By and  on June 3, 1994

MONTE CARLO, Monaco -- When executives from Karl Lagerfeld and Elizabeth Arden gathered here last week to unveil the designer's new women's fragrance, Sun Moon Stars, they laid out a long-term goal that is as clear as a summer night: They want to have the world's best-selling fragrance.

"The number-one scent in the world right now is Tresor by Lancome," said Joseph Spellman, executive vice president of product development and creative at the New York-based Arden. "It's our ambition to see Sun Moon Stars become a more important fragrance than Tresor."

Spellman gave no time frame or volume figures.
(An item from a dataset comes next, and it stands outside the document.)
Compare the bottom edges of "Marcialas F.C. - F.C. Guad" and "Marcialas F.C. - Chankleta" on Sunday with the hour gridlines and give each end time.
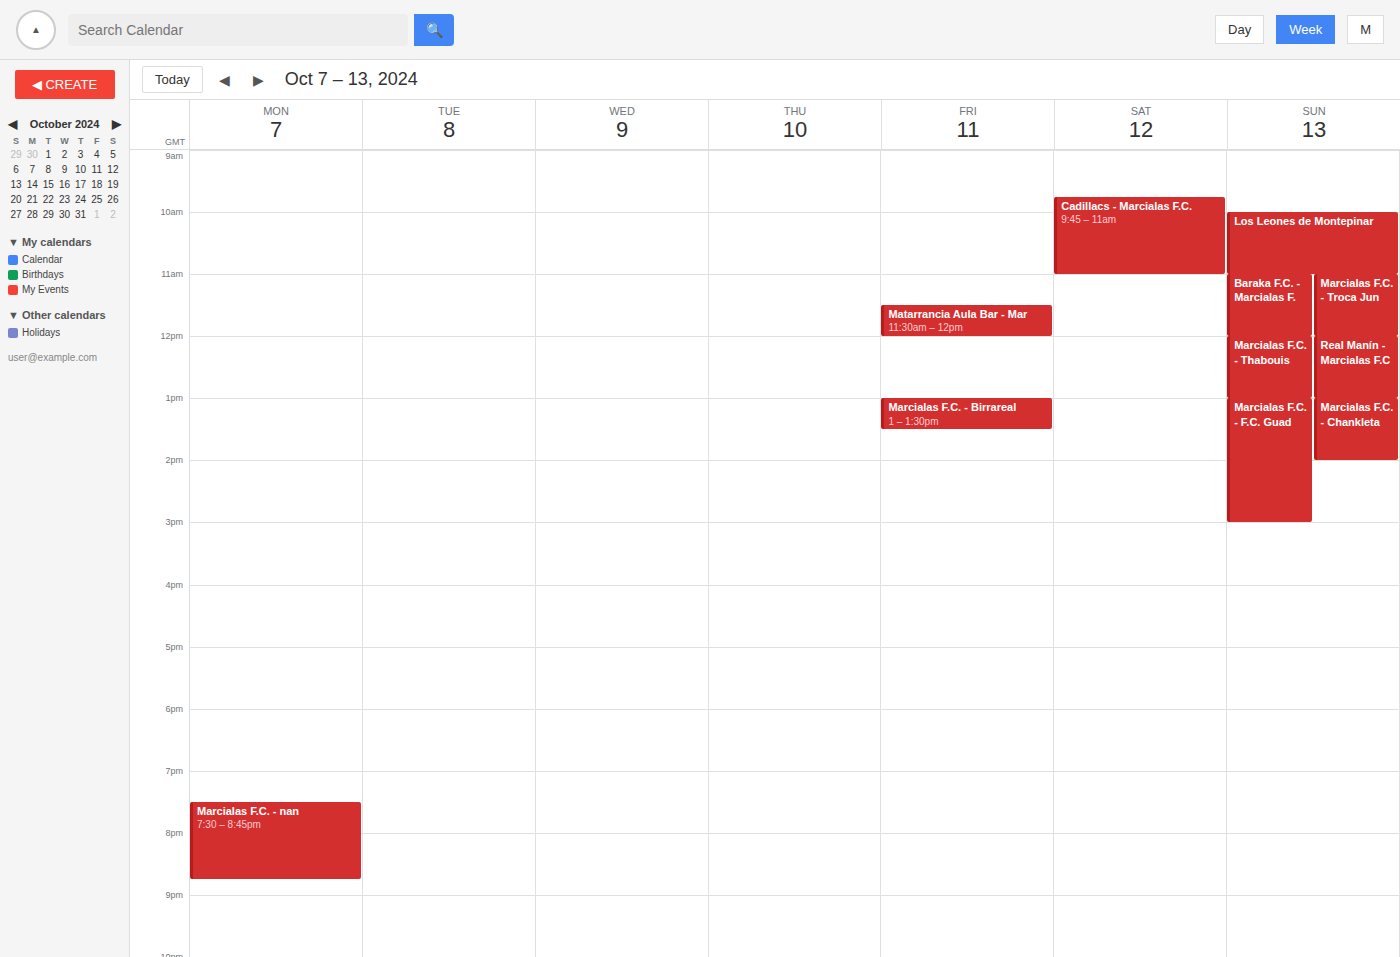
"Marcialas F.C. - F.C. Guad": 3:00 PM, exactly on the 3 PM line. "Marcialas F.C. - Chankleta": 2:00 PM, exactly on the 2 PM line.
But executives indicated that the goal is over $100 million.

The fragrance will be backed with $40 million in advertising and in-store promotion to fuel what will be the first worldwide launch for Arden and its Parfums International division, which developed the scent and will introduce it in September.

While executives declined to provide numbers, sources indicate that the immediate goal for this fall's launch period is to generate more than $30 million in wholesale volume in the U.S. and an additional $20 million to $30 million overseas. "This is the first truly global launch we have ever attempted," said Arden's president and chief executive officer, Robert M. Phillips. "Essentially the product will be offered simultaneously in all our markets in the world."
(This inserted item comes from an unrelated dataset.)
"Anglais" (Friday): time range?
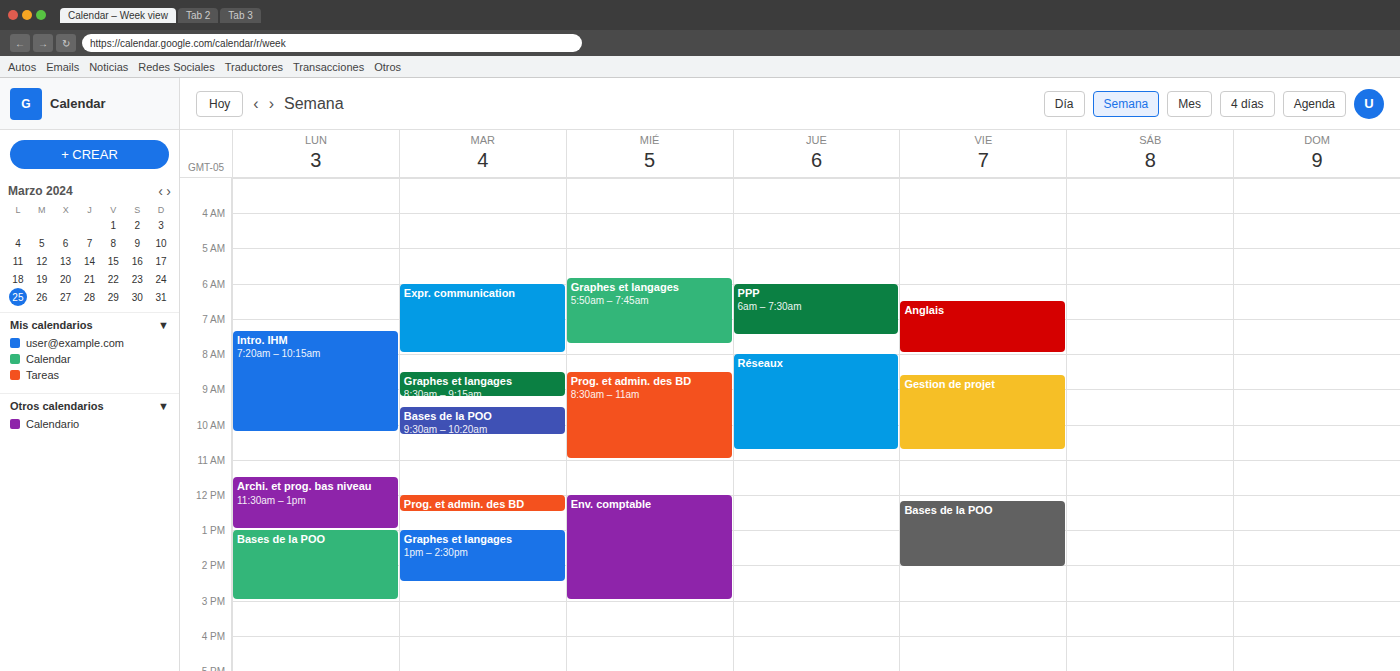
6:30 AM to 8:00 AM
Sun Moon Stars will roll out internationally in over 50 markets.

Phillips made his remarks to about 80 beauty editors attending the scent's unveiling in this Mediterranean city.
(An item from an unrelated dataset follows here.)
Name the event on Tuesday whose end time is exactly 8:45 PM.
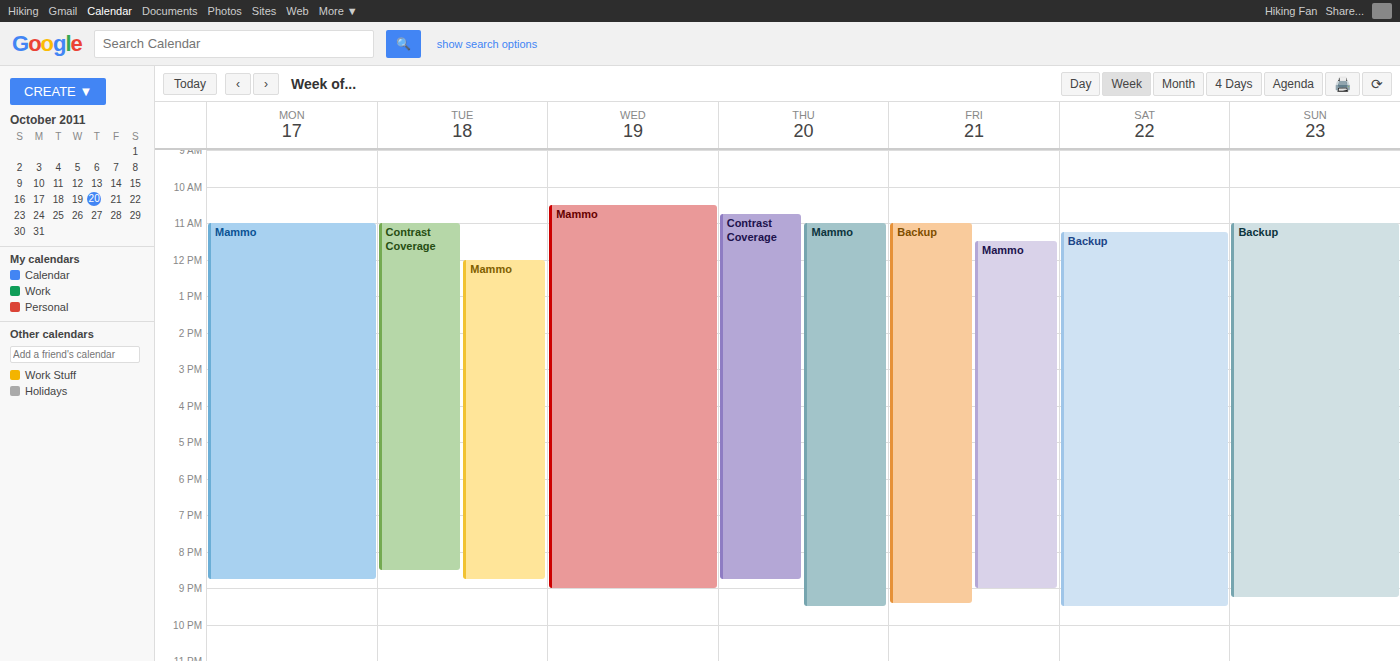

The scent, Lagerfeld's first women's fragrance since KL in 1982, comes in a distinctive orb-shaped blue bottle with moon and stars in relief and a sunburst top. The celestial symbols were hand drawn by Lagerfeld.

"It has a strange blue of a magical moonlight. This is a fragrance for modern life, an intergalactic scent," the designer said. "As the bottle is in the shape of a globe, let's hope this is a global perfume."

Lagerfeld, who says he has been obsessed with scents since he was three, compared the fragrance to "forgotten childhood, the man on the moon." But he added, "Sun Moon Stars smells of wet paper. I love the smell of good paper, which comes from wood. Not fax paper, of course."